You don't happen to have products from these companies. I mean on the devices you use when you work with cryptocurrency?

[Voland.V]

Is this method so safe? For some reason, I'm not sure.

--------------
Information security systems are based on rules, technologies, security protocols, and cryptography. The core of information security systems is cryptography. All modern symmetric cryptography is built on the same principle: the encryption scheme is determined by the key. And even if the cryptography itself is "conditionally secure" or absolutely secure (absolutely strong Vernam ciphers), the fact of having a key will always be a natural vulnerability in any security system. First of all, attacks will be aimed at keys (passwords), the "human factor" will be exploited most successfully.
It is this factor that instantly and irrevocably weakens to zero any most secure cryptographic system and consequently the security system in general. There will be fatal consequences if the fact of compromising key or password information remains a secret to the attacker for a long time. The same danger will be acute for any new cryptography that will exist in the era of quantum computers, for any newest cyber defense system of tomorrow.

[Voland.V]

Password less authentication ?
Okay so what do you think would be used instead of a password ?
Fingerprint ?
Face lock ?
Voice recognition ?
The authenticator by Google?
----
Except the last one , I do believe each and everyone of them comes with a fault , come on one can actually do something to a person to connect with the device .. unfortunately us traders hold most in our mobile phones and I do think not just passwords , but everything at once all the things that I listed are not enough too  you can never be more secure .

=================
The fact is that the issues of encryption of information are more or less well resolved.
Few people want to use uncertified encryption technologies
encryption technologies (such as ours, KE), but the issue of passwordless
authentication is well unsolved.

It is especially relevant for banks, for their security systems.

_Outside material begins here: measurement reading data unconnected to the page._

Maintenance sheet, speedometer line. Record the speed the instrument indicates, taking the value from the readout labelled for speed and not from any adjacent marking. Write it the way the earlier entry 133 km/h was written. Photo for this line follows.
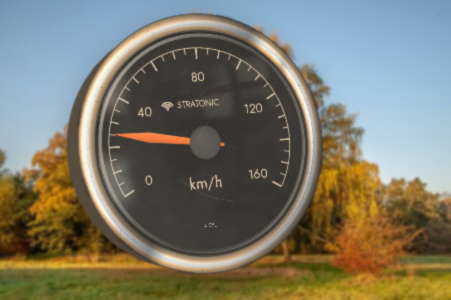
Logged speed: 25 km/h
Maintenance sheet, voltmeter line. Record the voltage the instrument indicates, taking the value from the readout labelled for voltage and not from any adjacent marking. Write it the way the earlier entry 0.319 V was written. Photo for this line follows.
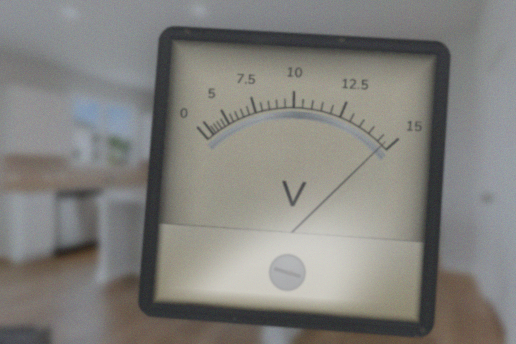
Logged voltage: 14.75 V
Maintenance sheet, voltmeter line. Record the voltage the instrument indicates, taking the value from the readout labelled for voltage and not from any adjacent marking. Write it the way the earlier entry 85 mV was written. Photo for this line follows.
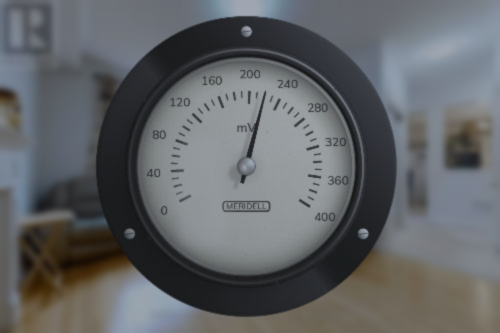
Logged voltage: 220 mV
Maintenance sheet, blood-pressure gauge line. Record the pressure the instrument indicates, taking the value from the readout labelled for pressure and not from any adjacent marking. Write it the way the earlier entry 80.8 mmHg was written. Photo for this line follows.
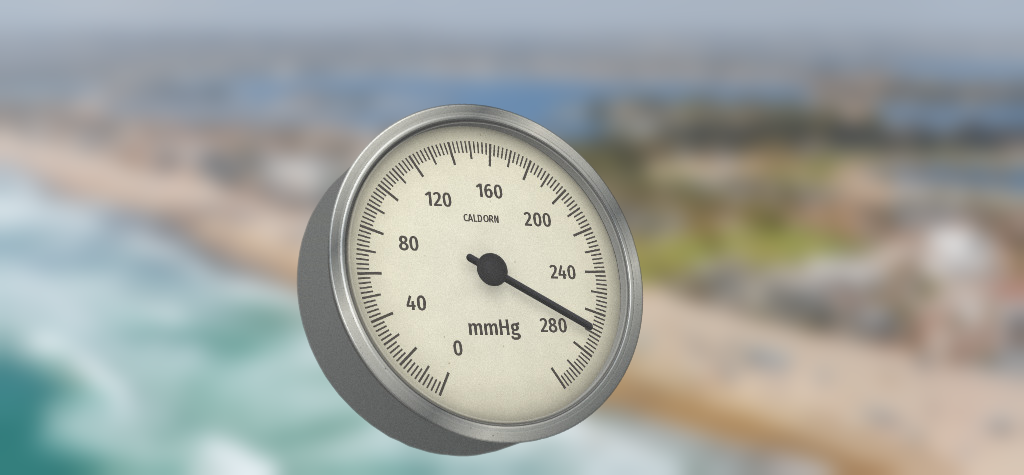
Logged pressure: 270 mmHg
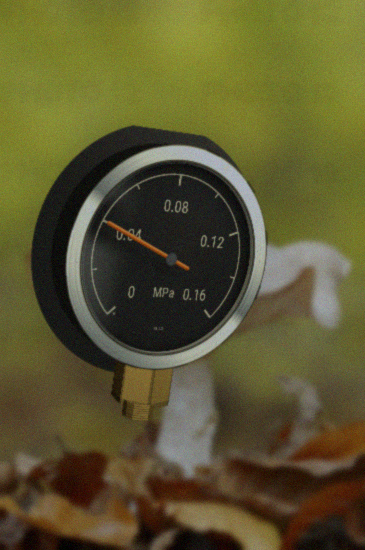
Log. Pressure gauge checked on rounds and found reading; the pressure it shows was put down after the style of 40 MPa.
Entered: 0.04 MPa
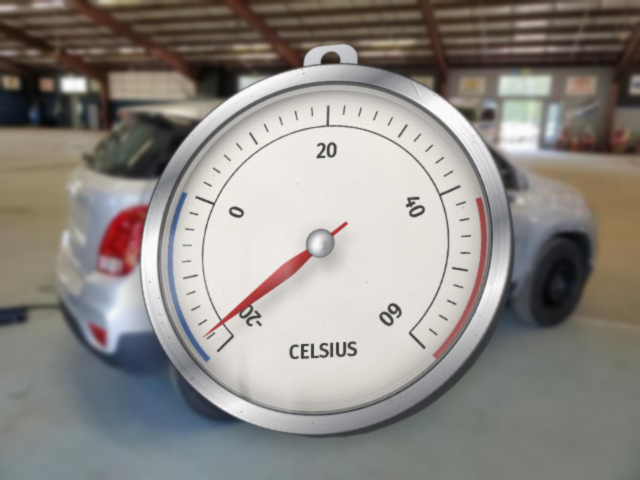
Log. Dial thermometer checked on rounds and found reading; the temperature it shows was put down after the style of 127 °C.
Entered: -18 °C
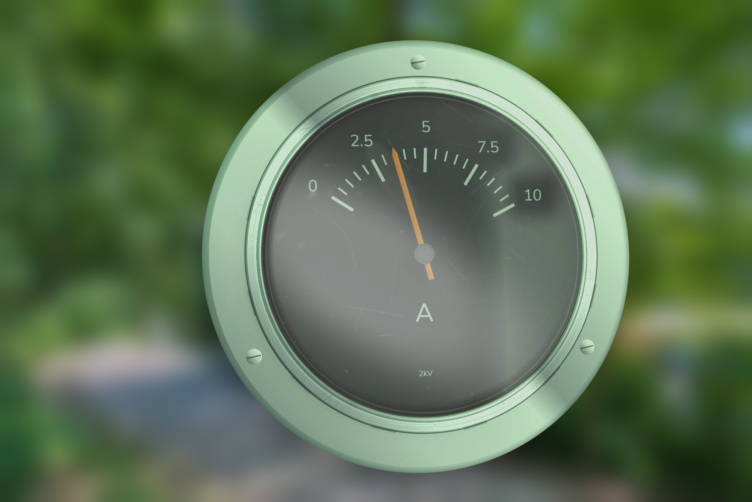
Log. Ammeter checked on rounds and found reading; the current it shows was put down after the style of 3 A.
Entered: 3.5 A
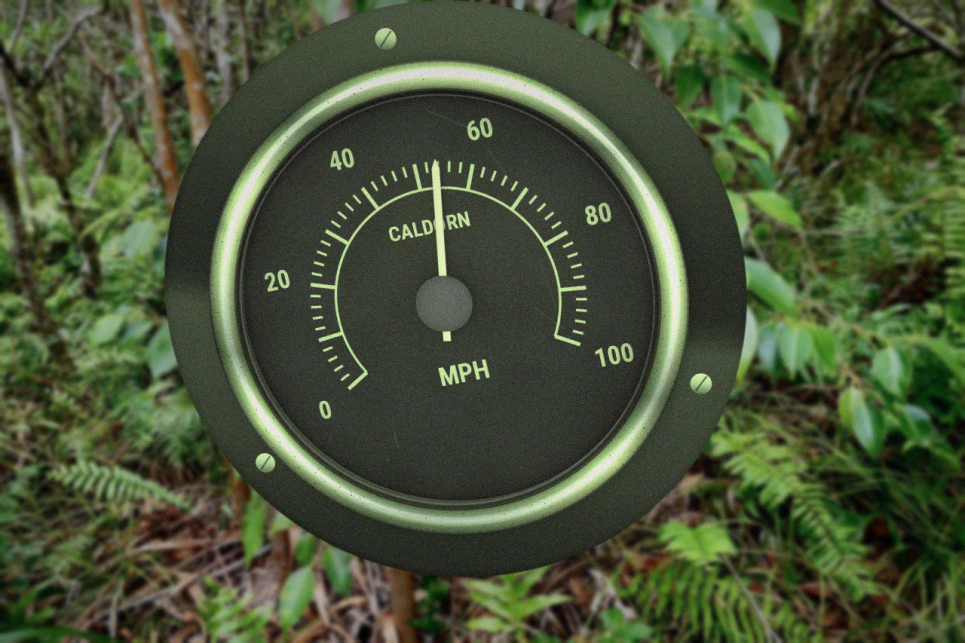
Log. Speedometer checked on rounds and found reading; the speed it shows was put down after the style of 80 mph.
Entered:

The problem of phishing in the usual password authentication is not very well solved,
e.g. by increasing authentication factors (biometrics, SMS, temporary
valid codes, etc.), two- and even three-factor authentication systems.
All these technologies are only modification of authentication by stable factors,
assigned to this or that client.

No really working password-free authentication.
And yet, billions have already been invested in this topic by the world's leading corporations.

Therefore, it is necessary to clearly define what to call what.
let's make such a definition:

If in this closed channel of communication (SCC) is observed:
- a rapidly changing, strictly deterministic, known only to the members of that VCS - digital factor for authentication;
- any and each authentication factor is used only once;
- any and each authentication factor is not generated in advance, is not transmitted through third-party channels (local), and does not require storage;
- authentication occurs continuously, does not stop the whole communication session, a priori for each data packet, in both directions;
- any and every authentication factor is not derived from any other authentication factor or from any set of them;
- the fast changeability of any authentication factor is in no way related to physical time and has no stable generation function;
- generation of any authentication factors does not require the user to create, store, use any password information,   
then such method of authentication, within the framework of this technology, will be called password-free authentication.